(Saved entries)
========================================================================

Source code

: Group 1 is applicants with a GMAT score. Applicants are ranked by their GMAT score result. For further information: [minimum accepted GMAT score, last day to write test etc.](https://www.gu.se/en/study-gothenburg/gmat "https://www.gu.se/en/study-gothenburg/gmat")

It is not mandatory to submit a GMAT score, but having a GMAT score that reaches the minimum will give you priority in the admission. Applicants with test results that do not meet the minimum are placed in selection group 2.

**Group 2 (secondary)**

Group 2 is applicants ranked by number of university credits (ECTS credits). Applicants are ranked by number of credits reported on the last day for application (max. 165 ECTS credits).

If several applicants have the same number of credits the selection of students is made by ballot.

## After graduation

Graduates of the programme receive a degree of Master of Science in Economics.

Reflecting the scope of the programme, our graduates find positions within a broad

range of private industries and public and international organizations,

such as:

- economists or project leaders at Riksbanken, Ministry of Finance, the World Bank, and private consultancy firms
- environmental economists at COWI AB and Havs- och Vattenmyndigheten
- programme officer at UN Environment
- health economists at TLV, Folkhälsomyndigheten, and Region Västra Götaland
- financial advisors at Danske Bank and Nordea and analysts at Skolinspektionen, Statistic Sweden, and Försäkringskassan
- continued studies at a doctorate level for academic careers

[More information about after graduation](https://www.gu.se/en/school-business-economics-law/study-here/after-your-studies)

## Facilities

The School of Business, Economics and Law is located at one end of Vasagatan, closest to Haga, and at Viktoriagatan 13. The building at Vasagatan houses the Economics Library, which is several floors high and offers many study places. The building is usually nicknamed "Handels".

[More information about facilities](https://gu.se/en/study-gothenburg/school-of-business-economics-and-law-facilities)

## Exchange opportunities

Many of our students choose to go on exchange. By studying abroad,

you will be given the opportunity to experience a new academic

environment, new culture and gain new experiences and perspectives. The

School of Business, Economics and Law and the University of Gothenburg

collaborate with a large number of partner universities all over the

========================================================================

WHAT YOU WILL DO — Every line from the one containing "School of Business, Economics and Law and" through the last line of the entries above must be output exactly. Leave the rest out.

ANSWER TO THIS PROBLEM —
School of Business, Economics and Law and the University of Gothenburg

collaborate with a large number of partner universities all over the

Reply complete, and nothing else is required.